Your instructions: Output exactly, and only, the lines below from the one with "多达 RV-1次的重传" down to the one with "#include <printf.h>". Include both end lines and no pictures.

Records from a data source:
════

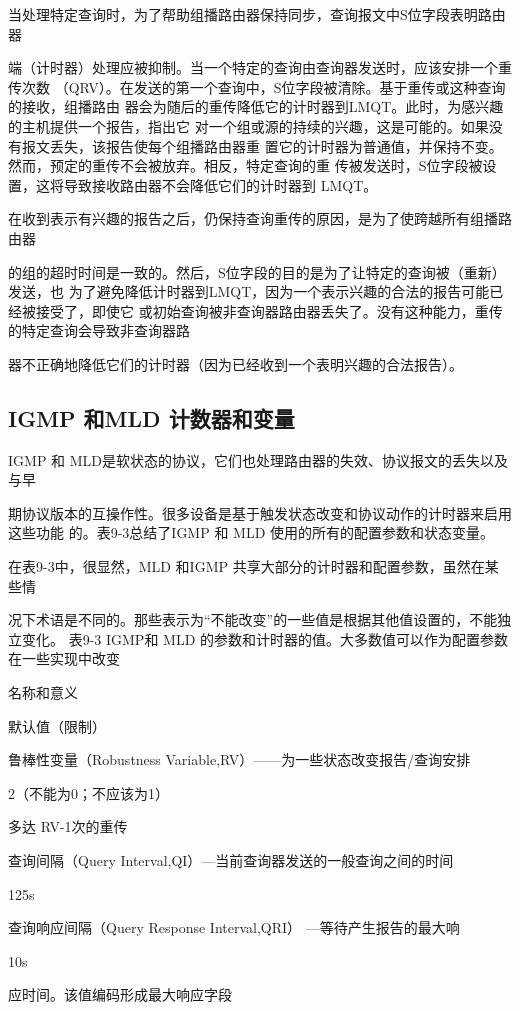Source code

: 当处理特定查询时，为了帮助组播路由器保持同步，查询报文中S位字段表明路由器

端（计时器）处理应被抑制。当一个特定的查询由查询器发送时，应该安排一个重传次数
（QRV）。在发送的第一个查询中，S位字段被清除。基于重传或这种查询的接收，组播路由
器会为随后的重传降低它的计时器到LMQT。此时，为感兴趣的主机提供一个报告，指出它
对一个组或源的持续的兴趣，这是可能的。如果没有报文丢失，该报告使每个组播路由器重
置它的计时器为普通值，并保持不变。然而，预定的重传不会被放弃。相反，特定查询的重
传被发送时，S位字段被设置，这将导致接收路由器不会降低它们的计时器到 LMQT。

在收到表示有兴趣的报告之后，仍保持查询重传的原因，是为了使跨越所有组播路由器

的组的超时时间是一致的。然后，S位字段的目的是为了让特定的查询被（重新）发送，也
为了避免降低计时器到LMQT，因为一个表示兴趣的合法的报告可能已经被接受了，即使它
或初始查询被非查询器路由器丢失了。没有这种能力，重传的特定查询会导致非查询器路

器不正确地降低它们的计时器（因为已经收到一个表明兴趣的合法报告）。

\subsection{IGMP 和MLD 计数器和变量}
IGMP 和 MLD是软状态的协议，它们也处理路由器的失效、协议报文的丢失以及与早

期协议版本的互操作性。很多设备是基于触发状态改变和协议动作的计时器来启用这些功能
的。表9-3总结了IGMP 和 MLD 使用的所有的配置参数和状态变量。

在表9-3中，很显然，MLD 和IGMP 共享大部分的计时器和配置参数，虽然在某些情

况下术语是不同的。那些表示为“不能改变”的一些值是根据其他值设置的，不能独立变化。
表9-3 IGMP和 MLD 的参数和计时器的值。大多数值可以作为配置参数在一些实现中改变

名称和意义

默认值（限制）

鲁棒性变量（Robustness Variable,RV）——为一些状态改变报告/查询安排

2（不能为0；不应该为1）

多达 RV-1次的重传

查询间隔（Query Interval,QI）—当前查询器发送的一般查询之间的时间

125s

查询响应间隔（Query Response Interval,QRI） —等待产生报告的最大响

10s

应时间。该值编码形成最大响应字段

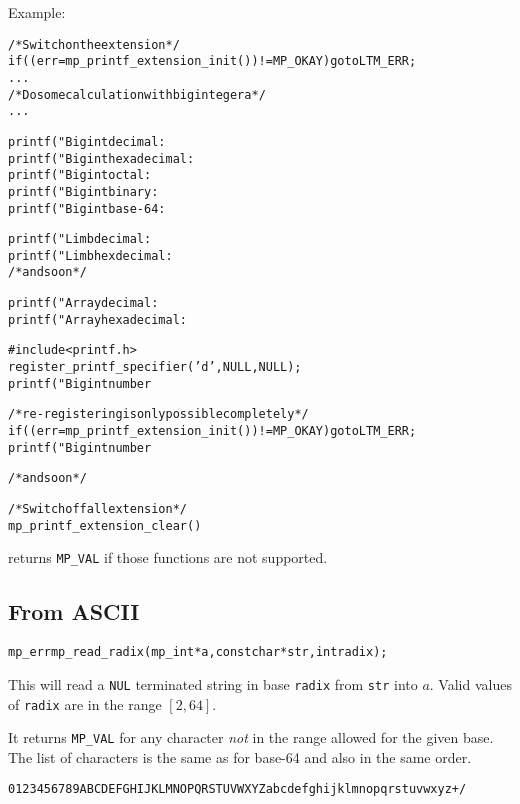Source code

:\documentclass[synpaper]{book}
\begin{document}
Example:
\begin{alltt}

/* Switch on the extension */
if((err = mp_printf_extension_init()) != MP_OKAY)   goto LTM_ERR;
   ...
/* Do some calculation with big integer a */
   ...

printf("Bigint decimal: %Zd \textbackslash{}n", &a);
printf("Bigint hexadecimal: %Zx \textbackslash{}n", &a);
printf("Bigint octal: %Zo \textbackslash{}n", &a);
printf("Bigint binary: %Zb \textbackslash{}n", &a);
printf("Bigint base-64: %Z@ \textbackslash{}n", &a);

printf("Limb decimal: %Md \textbackslash{}n", a.dp[0]);
printf("Limb hexdecimal: %Mx \textbackslash{}n", a.dp[0]);
/* and so on */

printf("Array decimal: %Nd \textbackslash{}n", &a);
printf("Array hexadecimal: %Nx \textbackslash{}n", &a);

#include <printf.h>
register_printf_specifier('d', NULL, NULL);
printf("Bigint number %d: %Zx \textbackslash{}n", 123, &a);

/* re-registering is only possible completely */
if((err = mp_printf_extension_init()) != MP_OKAY)   goto LTM_ERR;
printf("Bigint number %i: %Zd \textbackslash{}n", 123, &a);

/* and so on */

/* Switch off all extension */
mp_printf_extension_clear()

\end{alltt}
 returns \texttt{MP\_VAL} if those functions are not supported.

\subsection{From ASCII}
\begin{alltt}
mp_err mp_read_radix (mp_int *a, const char *str, int radix);
\end{alltt}
This will read a \texttt{NUL} terminated string in base \texttt{radix} from \texttt{str} into $a$.
Valid values of \texttt{radix} are in the range $[2, 64]$.

It returns \texttt{MP\_VAL} for any character {\em not} in the range allowed for the given base.
The list of characters is the same as for base-64 and also in the same order.
\begin{alltt}
0123456789ABCDEFGHIJKLMNOPQRSTUVWXYZabcdefghijklmnopqrstuvwxyz+/
\end{alltt}
\end{document}
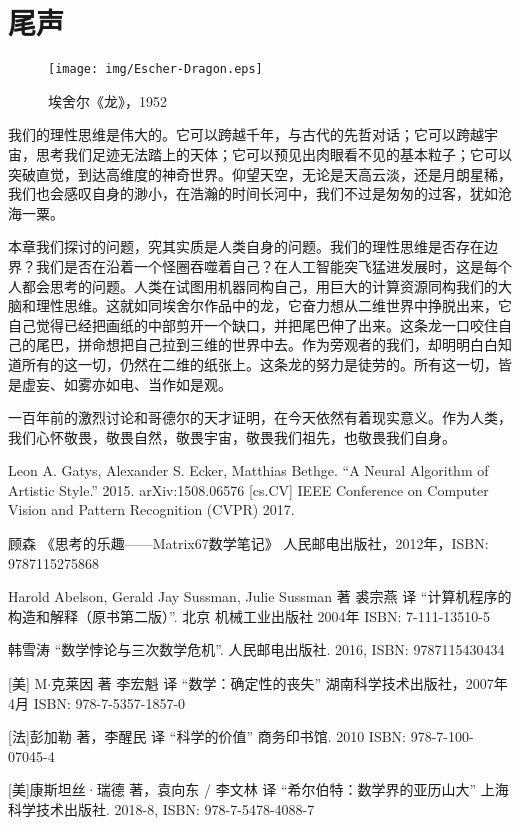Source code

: \documentclass{article}
\begin{document}
\section{尾声}

\begin{wrapfigure}{R}{0.6\textwidth}
 \centering
 \texttt{[image: img/Escher-Dragon.eps]}
 \caption{埃舍尔《龙》，1952}
 \label{fig:Escher-Dragon}
\end{wrapfigure}

我们的理性思维是伟大的。它可以跨越千年，与古代的先哲对话；它可以跨越宇宙，思考我们足迹无法踏上的天体；它可以预见出肉眼看不见的基本粒子；它可以突破直觉，到达高维度的神奇世界。仰望天空，无论是天高云淡，还是月朗星稀，我们也会感叹自身的渺小，在浩瀚的时间长河中，我们不过是匆匆的过客，犹如沧海一粟。

本章我们探讨的问题，究其实质是人类自身的问题。我们的理性思维是否存在边界？我们是否在沿着一个怪圈吞噬着自己？在人工智能突飞猛进发展时，这是每个人都会思考的问题。人类在试图用机器同构自己，用巨大的计算资源同构我们的大脑和理性思维。这就如同埃舍尔作品中的龙，它奋力想从二维世界中挣脱出来，它自己觉得已经把画纸的中部剪开一个缺口，并把尾巴伸了出来。这条龙一口咬住自己的尾巴，拼命想把自己拉到三维的世界中去。作为旁观者的我们，却明明白白知道所有的这一切，仍然在二维的纸张上。这条龙的努力是徒劳的。所有这一切，皆是虚妄、如雾亦如电、当作如是观。

一百年前的激烈讨论和哥德尔的天才证明，在今天依然有着现实意义。作为人类，我们心怀敬畏，敬畏自然，敬畏宇宙，敬畏我们祖先，也敬畏我们自身。

\ifx\wholebook\relax \else
\begin{thebibliography}{99}

Leon A. Gatys, Alexander S. Ecker, Matthias Bethge. ``A Neural Algorithm of Artistic Style.'' 2015. arXiv:1508.06576 [cs.CV] IEEE Conference on Computer Vision and Pattern Recognition (CVPR) 2017.

顾森 《思考的乐趣——Matrix67数学笔记》 人民邮电出版社，2012年，ISBN: 9787115275868

Harold Abelson, Gerald Jay Sussman, Julie Sussman 著 裘宗燕 译 ``计算机程序的构造和解释（原书第二版）''. 北京 机械工业出版社 2004年 ISBN: 7-111-13510-5

韩雪涛 ``数学悖论与三次数学危机''. 人民邮电出版社. 2016, ISBN: 9787115430434

[美] M$\cdot$克莱因 著 李宏魁 译 ``数学：确定性的丧失'' 湖南科学技术出版社，2007年4月 ISBN: 978-7-5357-1857-0

[法]彭加勒 著，李醒民 译 ``科学的价值'' 商务印书馆. 2010 ISBN: 978-7-100-07045-4

[美]康斯坦丝·瑞德 著，袁向东 / 李文林 译 ``希尔伯特：数学界的亚历山大'' 上海科学技术出版社. 2018-8, ISBN: 978-7-5478-4088-7

\end{thebibliography}

\expandafter\enddocument

\fi
\end{document}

════

Task solution:
多达 RV-1次的重传

查询间隔（Query Interval,QI）—当前查询器发送的一般查询之间的时间

125s

查询响应间隔（Query Response Interval,QRI） —等待产生报告的最大响

10s

应时间。该值编码形成最大响应字段

Source code

:\documentclass[synpaper]{book}
\begin{document}
Example:
\begin{alltt}

/* Switch on the extension */
if((err = mp_printf_extension_init()) != MP_OKAY)   goto LTM_ERR;
   ...
/* Do some calculation with big integer a */
   ...

printf("Bigint decimal: %Zd \textbackslash{}n", &a);
printf("Bigint hexadecimal: %Zx \textbackslash{}n", &a);
printf("Bigint octal: %Zo \textbackslash{}n", &a);
printf("Bigint binary: %Zb \textbackslash{}n", &a);
printf("Bigint base-64: %Z@ \textbackslash{}n", &a);

printf("Limb decimal: %Md \textbackslash{}n", a.dp[0]);
printf("Limb hexdecimal: %Mx \textbackslash{}n", a.dp[0]);
/* and so on */

printf("Array decimal: %Nd \textbackslash{}n", &a);
printf("Array hexadecimal: %Nx \textbackslash{}n", &a);

#include <printf.h>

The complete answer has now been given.